[Consigne A]
Répondez à ces questions sur le texte sur Iron Maiden, une réponse par ligne, numérotée comme la question :
(i) À la fin de quelle décennie le groupe est-il apparu ?
(ii) Depuis combien d'années les fans attendaient-ils le nouvel album ?
(iii) Jusqu'à quel album l'auteur était-il un grand fan ?
[Consigne B]
Recopiez fidèlement le passage du texte sur Iron Maiden qui commence par les mots « Du coup, la » et finit par « c’est plutôt amusant. ».
[Consigne C]
Poursuivez le texte sur Iron Maiden à partir de l'endroit où il s'arrête.
━━━ Texte extrait ━━━
Dans l’histoire de la musique, il y a toujours eu ceux qui ont bon goût, qui savent, et puis les autres. Mais il existe aussi des petites communautés en marge qui se foutent du bon goût, de l’avis du voisin. Même pas persuadés d’avoir meilleur goût que les autres, ils se foutent de tout ça et aiment la musique simplement pour ce qu’elle est. Ce qui, à mon sens devrait tous nous animer. Les fans de métal (et encore, je ne parle pas du métal sérieux, celui qui a une légitimité, type Sunn O))) ou Blut Aus Nord) ne se posent pas de question, non, vraiment, pas le temps…
Le nouvel album d’Iron Maiden arrivant à la rentrée et je l’ai écouté. Pas facile à placer dans une conversation mondaine ça: « Quoi, t’as écouté le dernier Maiden ? Oh la looooooooose ! ».
Sans avoir l’intention de réécrire l’histoire, Iron Maiden, c’est un mur complet de l’histoire du Heavy Metal. Apparu à la fin des années 70, le groupe va aligner des albums essentiels pour qui aime le style, ce type de métal un peu théâtral et grandiloquent, où, musicalement, on doit autant au métal qu’au prog rock. Peut-on aimer The Ex, Can, Sonic Youth, Tindersticks et autres, tout en aimant Iron Maiden ? Et bien moi, oui. Il faut dire que jusqu’à leur album Seventh Son Of A Seventh Son, j’étais un grand fan. Une erreur de jeunesse ? Peut-être. En attendant, même si après, je les ai un peu perdu de vue, ils ne sont jamais restés bien loin.
Du coup, la curiosité bien vive, je me suis rué sur ce nouvel album, attendu par les fans depuis cinq ans. Et bien comment dire. LA surprise. Certes, le groupe n’est pas et ne deviendra pas respectable au point de s’afficher dans les pages des journaux tendances. Maiden garde cette image de mecs en sueur avec un froc moule burnes et un monstre limite ridicule en arrière plan, mais tout cela fait partie intégrante du cirque heavy métal et c’est plutôt amusant.
Parlons donc musique. Tout d’abord, ce qui frappe le plus, c’est cette production atypique pour le groupe. Tout sonne sec comme un coup de trique (à part les quelques synthés en arrière plan), et ce choix amène une sorte de seconde jeunesse au groupe. On n’a plus l’impression d’entendre un groupe des années 80, mais bien un disque de l’année en cours. Ceci pour ce qui est de la production… Car pour le reste, et bien, rien ne change vraiment, Maiden fait du Maiden, mais personne ne lui en demande plus.
━━━ Entrées fournies ━━━
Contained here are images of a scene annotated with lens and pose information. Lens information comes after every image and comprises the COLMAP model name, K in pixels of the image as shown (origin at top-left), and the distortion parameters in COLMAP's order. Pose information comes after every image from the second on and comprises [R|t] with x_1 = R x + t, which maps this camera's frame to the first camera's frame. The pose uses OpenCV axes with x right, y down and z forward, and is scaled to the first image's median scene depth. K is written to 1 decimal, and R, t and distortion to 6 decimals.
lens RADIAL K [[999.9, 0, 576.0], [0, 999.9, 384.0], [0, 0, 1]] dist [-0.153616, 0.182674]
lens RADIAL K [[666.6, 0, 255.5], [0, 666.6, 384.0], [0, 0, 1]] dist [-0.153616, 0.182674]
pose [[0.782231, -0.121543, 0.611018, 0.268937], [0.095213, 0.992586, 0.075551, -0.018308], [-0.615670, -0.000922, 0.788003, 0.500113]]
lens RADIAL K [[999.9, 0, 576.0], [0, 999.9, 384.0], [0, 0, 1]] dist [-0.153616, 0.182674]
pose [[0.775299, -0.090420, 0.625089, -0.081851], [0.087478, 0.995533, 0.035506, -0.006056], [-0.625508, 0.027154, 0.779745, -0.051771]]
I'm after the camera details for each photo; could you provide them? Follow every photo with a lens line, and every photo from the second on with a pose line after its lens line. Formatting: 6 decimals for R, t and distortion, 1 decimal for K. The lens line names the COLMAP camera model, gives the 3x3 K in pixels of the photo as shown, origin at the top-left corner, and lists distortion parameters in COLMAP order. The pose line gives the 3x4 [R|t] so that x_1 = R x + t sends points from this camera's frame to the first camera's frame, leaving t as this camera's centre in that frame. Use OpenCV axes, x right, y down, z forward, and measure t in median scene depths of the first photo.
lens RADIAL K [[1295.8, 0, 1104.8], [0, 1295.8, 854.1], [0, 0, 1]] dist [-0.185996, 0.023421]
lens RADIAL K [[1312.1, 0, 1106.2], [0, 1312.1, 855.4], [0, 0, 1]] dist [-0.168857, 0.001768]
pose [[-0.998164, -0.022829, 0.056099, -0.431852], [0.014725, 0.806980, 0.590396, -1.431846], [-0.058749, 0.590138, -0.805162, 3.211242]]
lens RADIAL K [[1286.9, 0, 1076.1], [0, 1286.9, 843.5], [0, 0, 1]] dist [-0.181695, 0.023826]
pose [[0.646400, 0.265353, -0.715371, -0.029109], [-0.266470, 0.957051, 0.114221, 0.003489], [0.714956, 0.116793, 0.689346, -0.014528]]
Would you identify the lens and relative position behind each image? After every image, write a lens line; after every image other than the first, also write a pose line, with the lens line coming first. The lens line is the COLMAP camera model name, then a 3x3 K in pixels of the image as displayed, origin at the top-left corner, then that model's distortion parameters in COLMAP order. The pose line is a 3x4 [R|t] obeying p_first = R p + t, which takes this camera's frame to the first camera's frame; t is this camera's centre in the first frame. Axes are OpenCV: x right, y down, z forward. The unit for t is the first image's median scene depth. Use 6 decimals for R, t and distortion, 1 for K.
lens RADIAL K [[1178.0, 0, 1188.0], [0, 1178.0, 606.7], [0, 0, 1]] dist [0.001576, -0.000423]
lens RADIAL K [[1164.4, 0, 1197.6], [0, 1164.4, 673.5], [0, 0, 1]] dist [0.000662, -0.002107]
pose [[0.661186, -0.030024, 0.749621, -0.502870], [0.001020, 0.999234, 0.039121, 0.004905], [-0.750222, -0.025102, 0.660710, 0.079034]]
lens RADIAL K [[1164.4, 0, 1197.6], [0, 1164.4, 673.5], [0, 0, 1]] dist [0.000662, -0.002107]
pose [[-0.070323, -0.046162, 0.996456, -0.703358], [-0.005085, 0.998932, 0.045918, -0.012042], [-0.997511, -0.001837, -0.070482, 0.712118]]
━━━
[Réponse A]
(i) Les années 70.
(ii) Cinq ans.
(iii) Seventh Son Of A Seventh Son.

[Réponse B]
Du coup, la curiosité bien vive, je me suis rué sur ce nouvel album, attendu par les fans depuis cinq ans. Et bien comment dire. LA surprise. Certes, le groupe n’est pas et ne deviendra pas respectable au point de s’afficher dans les pages des journaux tendances. Maiden garde cette image de mecs en sueur avec un froc moule burnes et un monstre limite ridicule en arrière plan, mais tout cela fait partie intégrante du cirque heavy métal et c’est plutôt amusant.

[Réponse C]
On retrouve les mêmes riffs, la même structure, les mêmes intros lentes, parfois murmurées, mais la bande à Steve Harris se permet quelques fantaisies rafraîchissantes. Ici une cowbell en intro, et là, sur le The Red And The Black, une intro à la basse (une six ou huit cordes à mon avis…). Il y a même quelques riffs étonnants, plus proches du rock’n roll que du heavy. Et puis, il y a aussi la voix de Bruce Dickinson. Pour beaucoup, cette voix reste un frein à l’écoute de Maiden. Lyrique, démonstrative, sa voix a toujours eu tendance à se prendre pour une voix d’opéra… Sauf que le monsieur vieilli et que ça s’entend. Il ne parvient plus à monter dans les hauteurs comme il le faisait auparavant. Il continue à pousser de longues plaintes dont il a le secret, mais dès que le ton monte trop haut, il est clairement en bout de course. Et bien, c’est pas plus mal, Dickinson est enfin un peu humain. Une faille dans le système et voilà qu’on se souvient qu’il n’a plus tout à fait l’âge de jouer les rebelles comme il le fait, mais ce n’est pas si grave.
Les morceaux sont dans l’ensemble assez réussis, il y a même quelques riffs et mélodies entêtants, clairement taillés pour les concerts. Comme toujours, le groupe ne sait pas faire court, et les titres dépassent allègrement les 6 minutes à de nombreuses reprises. Le morceau final va même jusqu’aux 18 minutes. Là, on arrive dans la partie délicate du disque. 18 minutes, pour du doom, du drone, c’est courant, mais pour du heavy métal, cela risque de vite paraître indigeste, et pour cause. Le titre démarre sur du piano, on va même y croiser quelques cuivres (timides, mais ils sont là), et il va prendre des formes différentes tout au long de péripéties improbables sur un texte toujours aussi drôle. Oui, drôle car soyons objectifs, on ne peut pas prendre au sérieux, en 2015, ces histoires de morts, d’enfer ou autres.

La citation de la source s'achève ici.